# Graph Structure Basics

This library expects each LangGraph file to expose three things:

1. `Input` – a Pydantic model describing the input state.
2. `Output` – a Pydantic model describing the output state.
3. `compiled_graph` – the compiled `StateGraph` instance.

These names are required so the configuration loader can locate them when building a Function App.

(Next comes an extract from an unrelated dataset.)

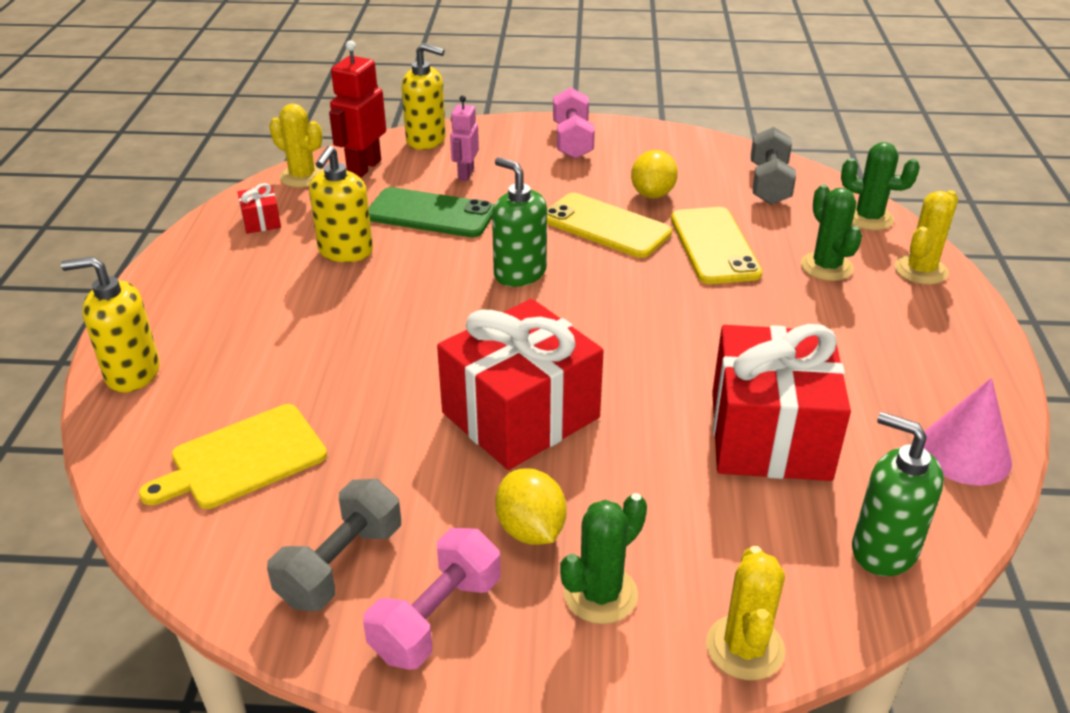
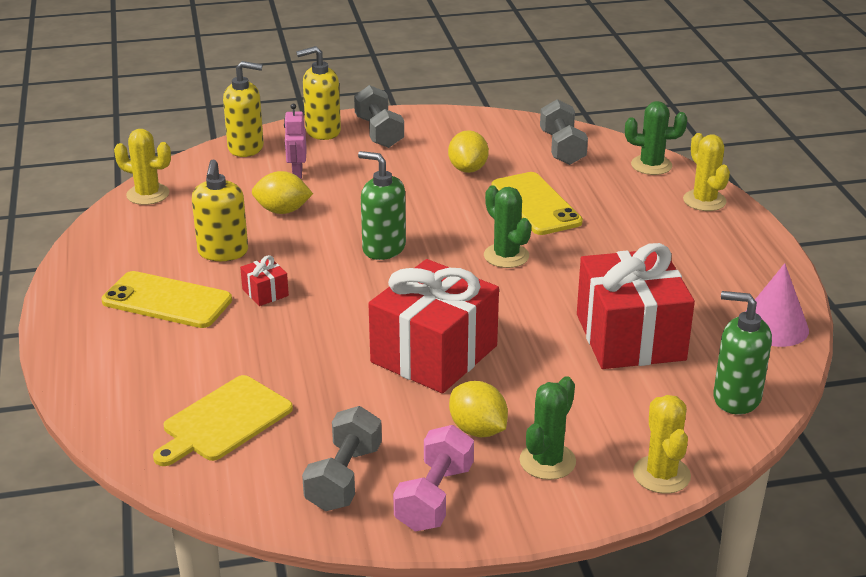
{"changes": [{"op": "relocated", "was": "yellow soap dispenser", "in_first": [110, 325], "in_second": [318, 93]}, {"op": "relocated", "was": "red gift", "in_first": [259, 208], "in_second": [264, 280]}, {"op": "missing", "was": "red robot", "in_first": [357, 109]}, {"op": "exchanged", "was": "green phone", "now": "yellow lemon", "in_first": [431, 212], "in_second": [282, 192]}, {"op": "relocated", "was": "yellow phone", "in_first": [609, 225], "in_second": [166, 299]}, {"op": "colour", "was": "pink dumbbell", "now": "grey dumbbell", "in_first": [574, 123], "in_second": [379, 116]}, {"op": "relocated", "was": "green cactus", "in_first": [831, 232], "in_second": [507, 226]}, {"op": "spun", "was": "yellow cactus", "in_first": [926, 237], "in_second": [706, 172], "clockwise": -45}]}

A minimal example is shown below, taken from the test graphs:

```python
from pydantic import BaseModel
from langgraph.graph import StateGraph, START
from typing import Optional

class Input(BaseModel):
    input_text: str

class Output(BaseModel):
    update: Optional[str] = None

class MergedState(Input, Output):
    pass

def test(state: MergedState) -> dict:
    return {"update": "ok"}

compiled_graph = (
    StateGraph(input=Input, output=Output)
    .add_node("test", test)
    .add_edge(START, "test")
    .set_finish_point("test")
    .compile(name="test_graph")
)
```

Every graph in your project should follow this pattern so that the YAML loader can import it correctly.

The key takeaway is that **langgraph_func does not change how you write graphs**. You build them exactly as you would when using `langgraph` directly. By keeping the same pattern, any graph can be imported and exposed as an API endpoint or reused as a subgraph in another graph.

When a graph is registered through the YAML configuration it becomes available as a normal Azure Function. Other graphs can call this function via `call_subgraph`, enabling powerful composition and easier debugging.